*Votre objectif:*
Relevez toutes les lignes des données qui contiennent la chaîne « battle ». La casse compte.

*Données fournies:*
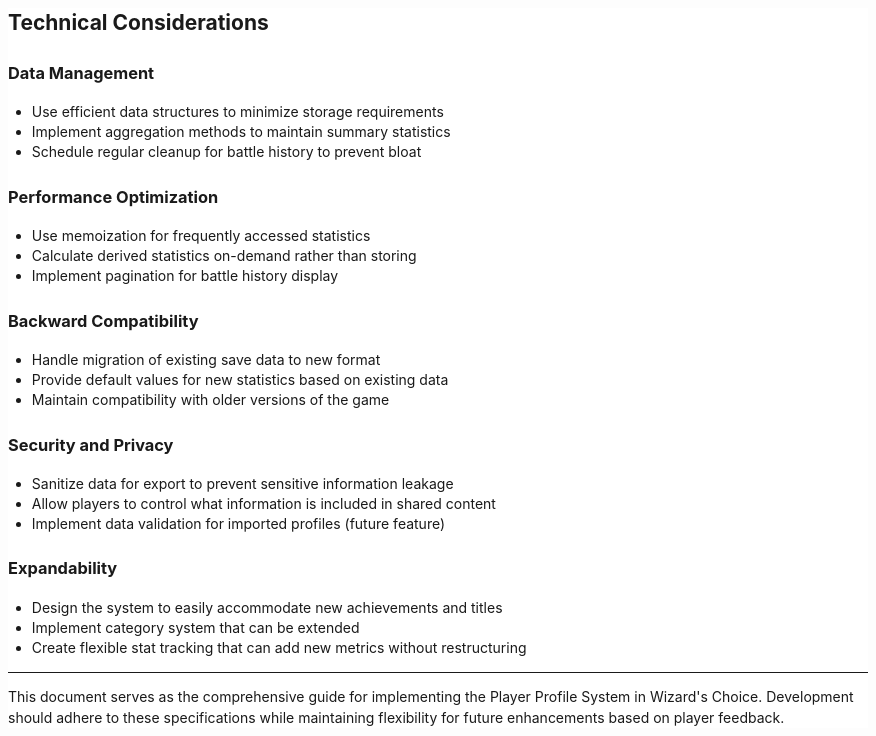 ## Technical Considerations

### Data Management
- Use efficient data structures to minimize storage requirements
- Implement aggregation methods to maintain summary statistics
- Schedule regular cleanup for battle history to prevent bloat

### Performance Optimization
- Use memoization for frequently accessed statistics
- Calculate derived statistics on-demand rather than storing
- Implement pagination for battle history display

### Backward Compatibility
- Handle migration of existing save data to new format
- Provide default values for new statistics based on existing data
- Maintain compatibility with older versions of the game

### Security and Privacy
- Sanitize data for export to prevent sensitive information leakage
- Allow players to control what information is included in shared content
- Implement data validation for imported profiles (future feature)

### Expandability
- Design the system to easily accommodate new achievements and titles
- Implement category system that can be extended
- Create flexible stat tracking that can add new metrics without restructuring

---

This document serves as the comprehensive guide for implementing the Player Profile System in Wizard's Choice. Development should adhere to these specifications while maintaining flexibility for future enhancements based on player feedback. 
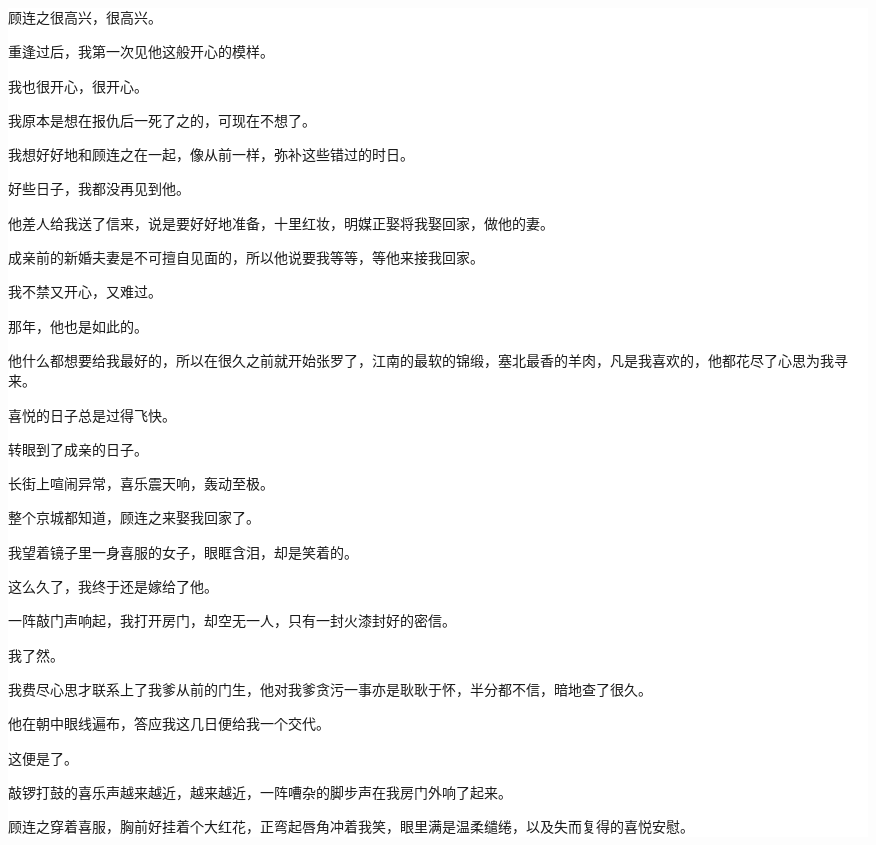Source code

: 
顾连之很高兴，很高兴。


重逢过后，我第一次见他这般开心的模样。


我也很开心，很开心。


我原本是想在报仇后一死了之的，可现在不想了。


我想好好地和顾连之在一起，像从前一样，弥补这些错过的时日。


好些日子，我都没再见到他。


他差人给我送了信来，说是要好好地准备，十里红妆，明媒正娶将我娶回家，做他的妻。


成亲前的新婚夫妻是不可擅自见面的，所以他说要我等等，等他来接我回家。


我不禁又开心，又难过。


那年，他也是如此的。


他什么都想要给我最好的，所以在很久之前就开始张罗了，江南的最软的锦缎，塞北最香的羊肉，凡是我喜欢的，他都花尽了心思为我寻来。


喜悦的日子总是过得飞快。


转眼到了成亲的日子。


长街上喧闹异常，喜乐震天响，轰动至极。


整个京城都知道，顾连之来娶我回家了。


我望着镜子里一身喜服的女子，眼眶含泪，却是笑着的。


这么久了，我终于还是嫁给了他。


一阵敲门声响起，我打开房门，却空无一人，只有一封火漆封好的密信。


我了然。


我费尽心思才联系上了我爹从前的门生，他对我爹贪污一事亦是耿耿于怀，半分都不信，暗地查了很久。


他在朝中眼线遍布，答应我这几日便给我一个交代。


这便是了。


敲锣打鼓的喜乐声越来越近，越来越近，一阵嘈杂的脚步声在我房门外响了起来。


顾连之穿着喜服，胸前好挂着个大红花，正弯起唇角冲着我笑，眼里满是温柔缱绻，以及失而复得的喜悦安慰。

*Résultat attendu:*
- Schedule regular cleanup for battle history to prevent bloat
- Implement pagination for battle history display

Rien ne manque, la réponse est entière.